YouTube has a feature that suggests videos you might want to watch. In between the disc golf videos and the movie trailers and comedy skits, it tends to show me a fair number of videos of police activity. In general, I find these break down into five categories: (1) Abuse, (2) Mistakes, (3) Misunderstood Activity, (4) Humorous, & (5) Baiters.  I'm usually interested in seeing videos in the first three categories and often enough the fourth.  Unfortunately, at least in my video feed, the fifth category seems to be supplanting the others.

Baiters are the people who go around purposefully engaging in activity meant to arouse police suspicion and then act shocked SHOCKED!!! that police accost them. These are the guys who create houses that mimic the energy and heat production of a grow house, or walk through the middle of town with a pistol strapped to their hip and a rifle across their back, or violate a minor law where they know it won't be ignored (often trespassing or a minor traffic infraction). Of course, baiters set it up so that the whole thing is captured on video with the purpose of putting the video online (sometimes they even use the police car video gotten through FOIA requests).

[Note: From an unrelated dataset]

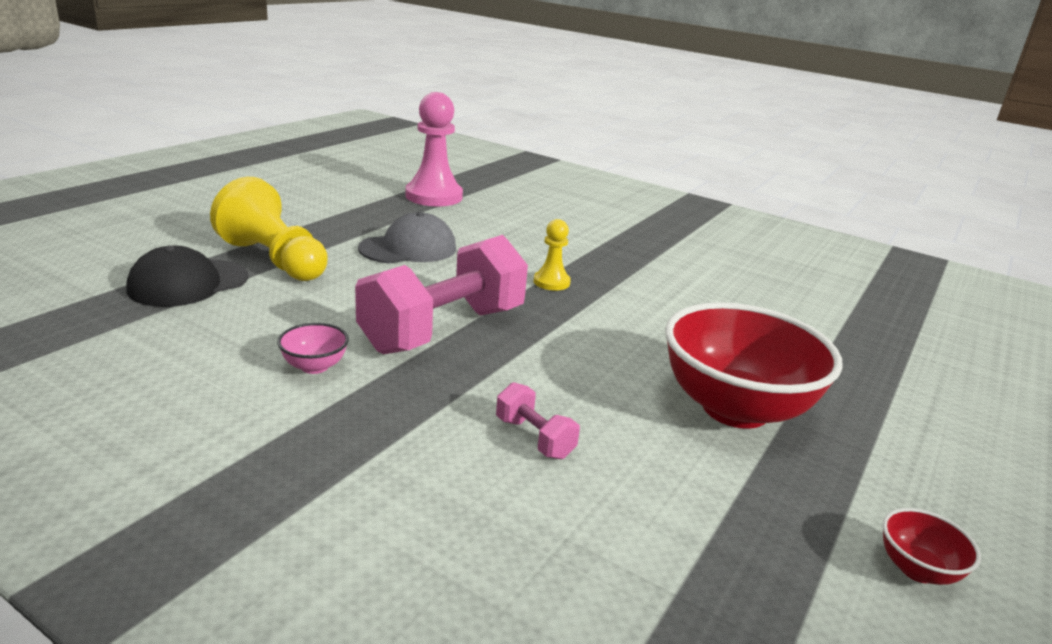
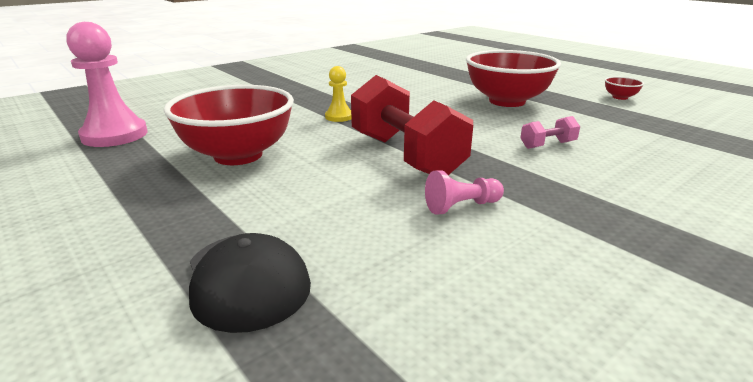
camera: 70 degrees left, 0 degrees up
yellow pawn [210,177,328,281] -> none
pink bowl [277,323,349,374] -> pink pawn [425,170,504,214]
pink dumbbell [355,235,528,354] -> red dumbbell [351,75,473,175]
grey cap [358,212,456,263] -> red bowl [164,85,294,165]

It's a modern day way of counting coup. The baiter usually acts obnoxious and often engages in some sort of passive resistance. The objective is to make the police officer overreact just enough to make him or her look ridiculous. One of the great hypocrisies of this kind of behavior is that it assumes the police are the bad guys, but at the same time relies on their restraint. They want the officer to yell or shove or throw them up against the car and cuff them.  They assume the officer will remain professional enough that she won't beat the crud out of them with her asp, smash the camera phone, and "accidentally" erase the video in her car.

"I'm Not Resisting!"

 One of the most annoying parts of these videos comes when the baiter manages to cause a situation where he can engage in passive resistance. Typically this occurs when the officer has gotten to the point that she is issuing commands to the baiter or actually putting hands on him.  The  baiter will make statements diametrically opposed to reality such as "I'm not refusing to comply" when an officer has ordered him several times to leave a property he's trespassing on (most often as part a protest). Meanwhile, the baiter just stands there, not moving an inch. Even more common is the yell of "I'm not resisting!" as he jams his leg up under the steering wheel so he can't be pulled from the car or tenses his arms to his side so he can't be handcuffed.  I used to look at these and just chuckle a bit. However, after the first fifty or so, it started to get old.  It especially got old as it became clear that the first few people doing this were spawning copycats.

Depending on the flavor of baiter, the genesis of the copycats varies. Open carry baiters are most likely encouraged to act by the various Second Amendment listserves or electronic bulletin boards. Various crusaders for all sorts of (generally leftish) protests find instruction and encouragement all over the internet. Both these groups are cause oriented and their engagement with the police is understandable - if not excusable per se.

The ones that truly bother me are the traffic baiters. They don't seem to have any purpose but to count coup. They are neither defending a right nor trying to further a cause. They're just messing with the cops. Even more disturbing is that there is now an effort in Virginia to recruit people to do this. I've seen it on various community electronic bulletin boards and know there is a web page dedicated to it (no, I won't provide a link).  This is about causing trouble for trouble's sake.